The Creation of Competitive Renewable Energy Zones (CREZ)
In 2005, the Texas legislature passed Texas Senate Bill 20, which ordered that the Public Utility Commission of Texas (PUC)—in consultation with the Electric Reliability Council of Texas (ERCOT)—to designate competitive renewable energy zones (CREZ) and develop a transmission plan to deliver renewable power from CREZ to customers, while maintaining reliability and economics.
The designation of CREZ focused on large-scale wind resources that can be developed in sufficient quantities to warrant transmission system expansion and upgrades. In order to designate these zones, ERCOT contracted with AWS Truepower to determine the best wind resource zones in Texas. Based on preliminary transmission analysis and wind developer interest, the PUC identified five CREZs in 2007 and ERCOT began to develop a transmission optimization study. Ultimately, the PUC selected a scenario that would accommodate 18.5 GW of wind at a cost of $6.8 billion and construction was initiated in 2010.
The implementation of CREZ has helped to enable the addition of more than 18 gigawatts of wind energy generation capacity to Texas’s power system while overcoming technical issues such as curtailment and transmission congestion.
Policy Lessons Learned in Texas and Texas as a Model for Other Jurisdictions
Stakeholder Input
One of the speakers for the webinar, Jeff Billo, is the Senior Manager of Transmission Planning for ERCOT. He discussed policy lessons learned from Texas, noting that stakeholder collaboration was critical. Without participation from a broad cross section of stakeholders, the elimination of transmission bottleneck issues, and transmission provider competition, Texas wouldn’t have been able to take advantage of their vast wind resources so successfully.
Proactive vs. Reactive Transmission Development
While it might seem obvious in retrospect, Texas’ decision to plan and build transmission for the specific purpose of developing inexpensive and abundant renewable energy in the west and delivering to load (population) centers in the east was in fact a radical departure from standard practice. Historically – and in most planning regions today – the overwhelming majority of transmission is planned, approved, and built in response to a narrow set of pressing economic (congestion) and reliability (age) concerns – not to create an efficient and reliable network capable of supporting critical economic, security, and environmental goals. Texas’ novel approach provides a helpful model for other regions – showing how transmission investments can directly enable a rapid, low-cost, and reliable transition to a generation portfolio with much higher levels of renewable energy. During the webinar, Nathan Lee, a Postdoctoral Researcher at NREL, outlined the resources NREL has developed to help other stakeholders implement the Renewable Energy Zone (REZ) Transmission Planning Process. In September 2017, NREL and USAID released Renewable Energy Zone (REZ) Transmission Planning Process: A Guidebook for Practitioners, a guidebook intended to help power system planners, key decision makers, and stakeholders understand and use the REZ process to integrate transmission expansion planning and renewable energy generation planning. They are also planning to release a REZ toolkit, an online platform that will include information and tools to aid practitioners in successfully deploying the REZ Process around the world.
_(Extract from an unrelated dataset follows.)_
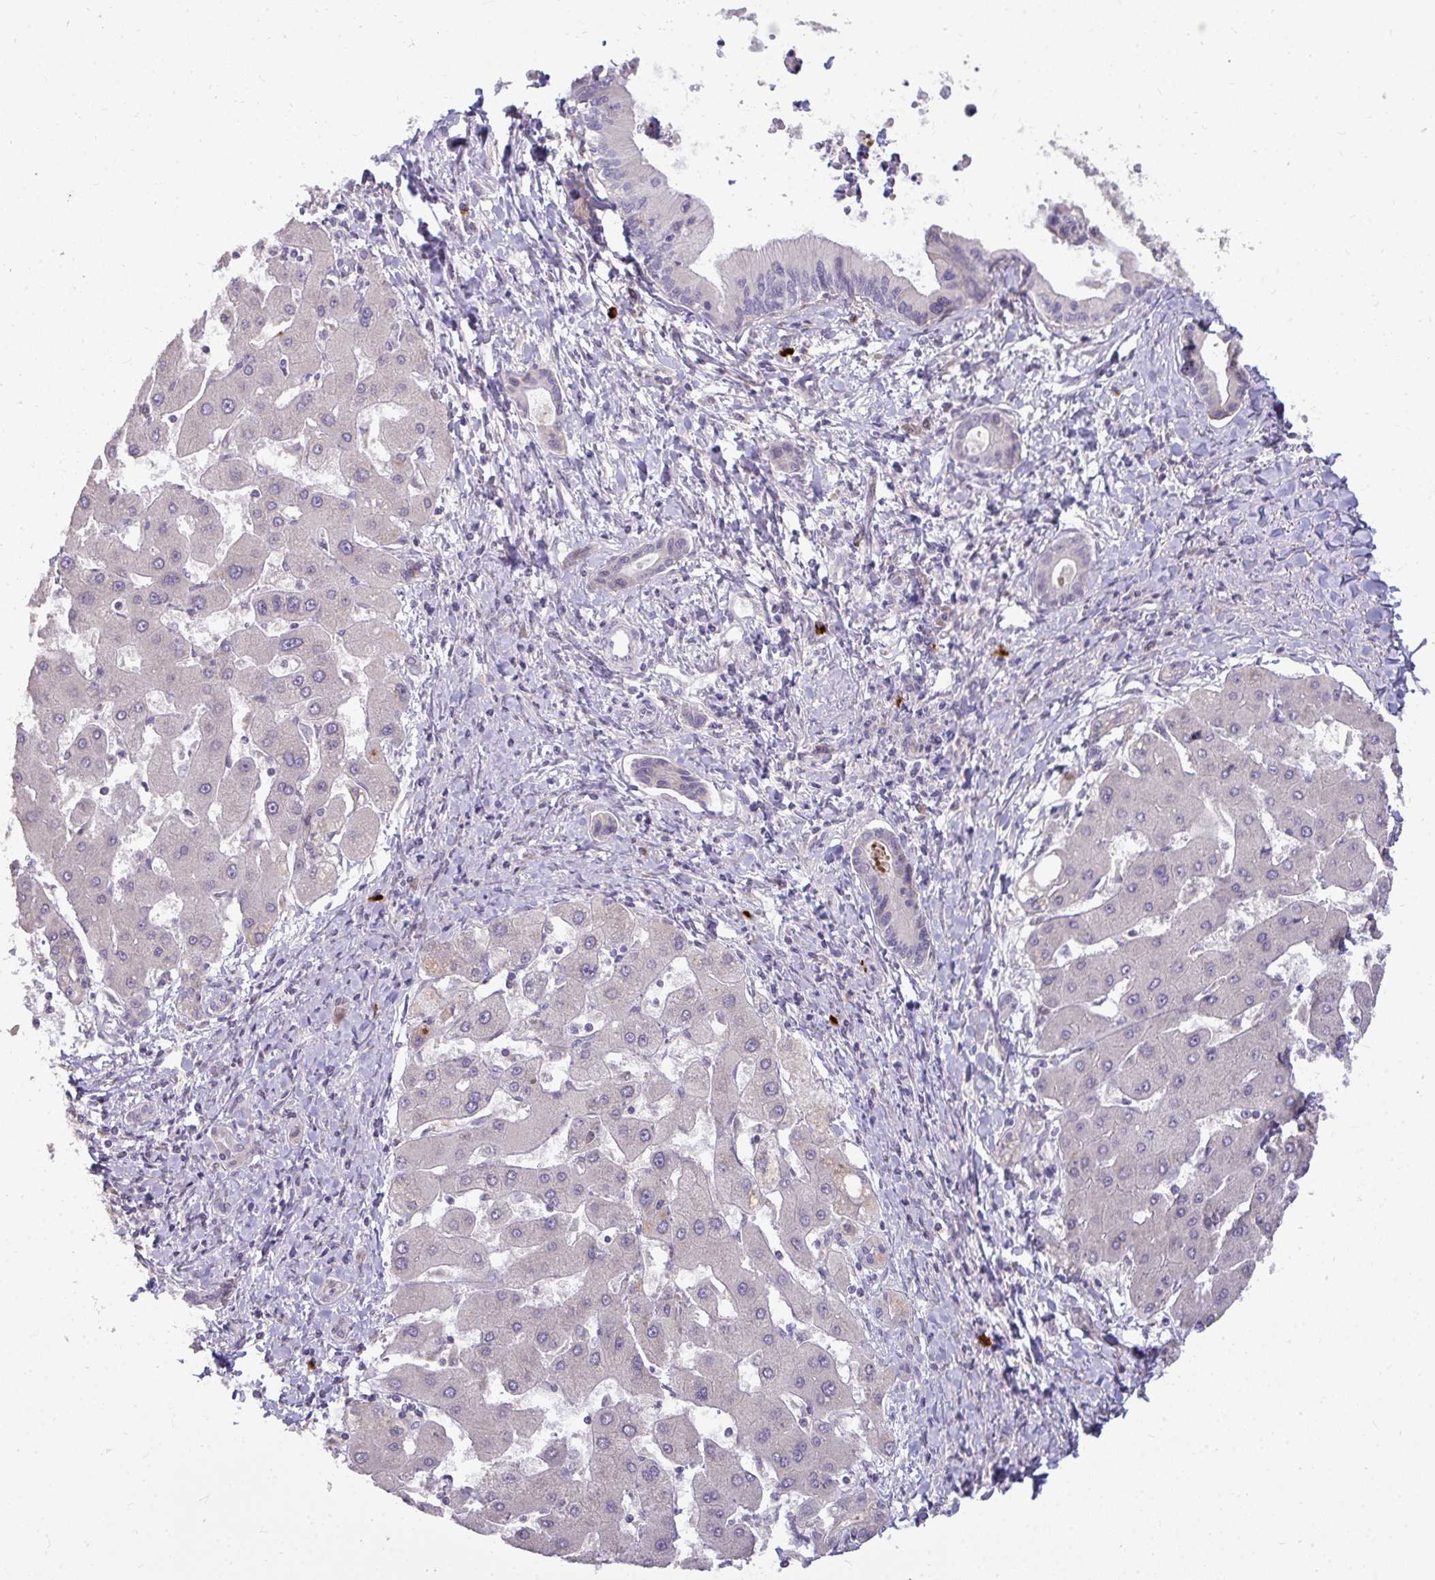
{"staining": {"intensity": "negative", "quantity": "none", "location": "none"}, "tissue": "liver cancer", "cell_type": "Tumor cells", "image_type": "cancer", "snomed": [{"axis": "morphology", "description": "Cholangiocarcinoma"}, {"axis": "topography", "description": "Liver"}], "caption": "DAB (3,3'-diaminobenzidine) immunohistochemical staining of liver cancer (cholangiocarcinoma) shows no significant staining in tumor cells.", "gene": "SH2D1B", "patient": {"sex": "male", "age": 66}}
Unforeseen Benefits: More Wind, Lower Prices, and Big Solar
Another key lesson of the Texas CREZ experience is that large scale transmission investments typically generate benefits far exceeding initial estimates. Texas has already surpassed the original CREZ target of 18 GW of wind generation capacity, and is on track to build 70% more wind capacity than initially planned. The CREZ also achieved every wind generation milestone ahead of schedule.
Few predicted the magnitude of the economic benefits of the Texas CREZ Project: annual electricity production cost savings of $1.7 billion per year plus another $5 billion in incremental economic development. With a service life of 30 to 50 years, the benefits of the CREZ lines will return their construction cost of $7 billion many times over.
Finally, the CREZ lines are now enabling a utility-scale solar boom in Texas that was never part of the original plan. With more than 1500 MW of utility solar PV already installed, Texas expect to add another 4000 MW over the next 5 years.